TIME FOR COMMODITIES
The general underperformance of commodities relative to stocks may signal a speculative opportunity.
“Sugar, believe it or not, is down something like 80% from its all-time high. [T]here’s not much in the world, in life, that’s down 80% over the past 40 years,” said Rogers.
Regarding oil and the possibility of OPEC action, Rogers added,
“I have learned not to pay too much attention to [OPEC] … if you’re going to figure out the price of oil.”
“Oil is making a complicated bottom. We’re going to look back one day and say, ‘2015, ‘16, ‘17, ‘18, ‘19 oil made its bottom and it went up again.’ … So be careful, don’t sell your oil.”

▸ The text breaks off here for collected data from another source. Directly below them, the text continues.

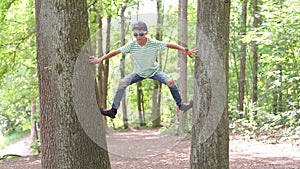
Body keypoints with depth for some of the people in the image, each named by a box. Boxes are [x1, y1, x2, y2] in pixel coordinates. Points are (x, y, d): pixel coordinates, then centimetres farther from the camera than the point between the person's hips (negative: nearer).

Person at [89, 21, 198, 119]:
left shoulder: (154, 43, -24)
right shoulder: (131, 45, -21)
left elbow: (170, 45, -20)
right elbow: (117, 52, -17)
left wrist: (186, 51, -23)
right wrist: (100, 59, -21)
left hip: (154, 70, -1)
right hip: (139, 72, 1)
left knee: (170, 82, -20)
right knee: (123, 83, -19)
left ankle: (180, 105, 1)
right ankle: (113, 110, -11)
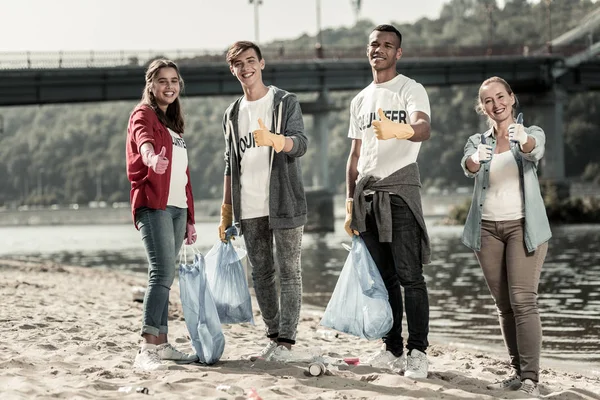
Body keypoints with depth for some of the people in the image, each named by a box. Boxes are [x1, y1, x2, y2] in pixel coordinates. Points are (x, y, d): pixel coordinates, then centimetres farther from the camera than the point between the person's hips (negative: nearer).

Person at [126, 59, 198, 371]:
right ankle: (147, 350, -22)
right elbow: (143, 137, -28)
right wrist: (150, 154, -51)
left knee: (165, 276, 9)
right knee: (162, 273, -18)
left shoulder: (173, 123, 22)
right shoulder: (143, 114, -2)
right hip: (154, 206, -8)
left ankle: (161, 344, 13)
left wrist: (190, 218, 20)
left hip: (177, 208, 8)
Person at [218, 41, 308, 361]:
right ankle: (273, 337, 16)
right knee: (261, 274, 8)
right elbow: (230, 165, 18)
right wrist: (226, 212, 13)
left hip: (284, 203, -5)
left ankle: (286, 341, -2)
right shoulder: (232, 114, 15)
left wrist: (272, 139, -35)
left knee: (289, 272, -4)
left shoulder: (286, 103, 1)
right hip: (248, 210, 5)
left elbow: (300, 144, -14)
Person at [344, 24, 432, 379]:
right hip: (367, 194, 6)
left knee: (409, 276, -10)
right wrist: (350, 202, 15)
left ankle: (418, 352, -9)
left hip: (400, 191, -6)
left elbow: (424, 129, -21)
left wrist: (400, 130, -44)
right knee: (383, 277, 8)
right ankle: (393, 349, 13)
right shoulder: (360, 100, 20)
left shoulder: (411, 90, -1)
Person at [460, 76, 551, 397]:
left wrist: (523, 139, -47)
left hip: (523, 225, -3)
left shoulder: (532, 133, 2)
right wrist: (475, 159, -40)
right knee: (504, 305, 6)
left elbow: (535, 151, -23)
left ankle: (530, 378, -14)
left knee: (523, 300, -13)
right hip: (487, 227, 3)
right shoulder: (477, 142, 9)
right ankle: (517, 371, 13)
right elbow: (467, 168, -14)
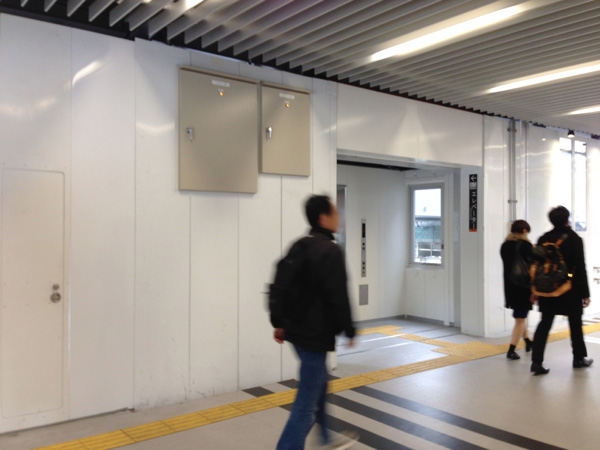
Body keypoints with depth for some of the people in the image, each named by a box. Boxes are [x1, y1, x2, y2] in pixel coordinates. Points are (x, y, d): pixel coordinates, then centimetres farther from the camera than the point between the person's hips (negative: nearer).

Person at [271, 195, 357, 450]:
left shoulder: (298, 247, 8)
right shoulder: (331, 251, -18)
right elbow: (339, 298, -20)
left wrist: (279, 323, 18)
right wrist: (349, 331, -7)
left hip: (297, 331, 10)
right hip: (316, 336, -10)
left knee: (319, 385, 26)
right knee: (307, 403, -1)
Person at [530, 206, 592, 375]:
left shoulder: (543, 239, 3)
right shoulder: (574, 239, -8)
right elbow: (580, 268, -8)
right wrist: (585, 293, -3)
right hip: (570, 290, -3)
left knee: (544, 323, 3)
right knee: (575, 323, 14)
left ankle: (536, 361, -6)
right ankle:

Gold, the historical alternative, has been surprisingly quiet given the stock market volatility. Gaffney believes dollar strength and rate hiking cycle are primarily responsible.
“Investors really haven’t moved back in to the precious metals as a safe haven. We did expect to see some of that buying occur as this volatility has hit the markets. But there are a number of factors that continue to weigh on the price of gold, mainly a stronger U.S. dollar and interest rate expectations … we do expect the Fed to continue raising rates.”
So, is it time to buy commodities? Rogers believes it is.
“It is the time to buy commodities again. I would say to you, write it down — commodities are going to do better than stocks.”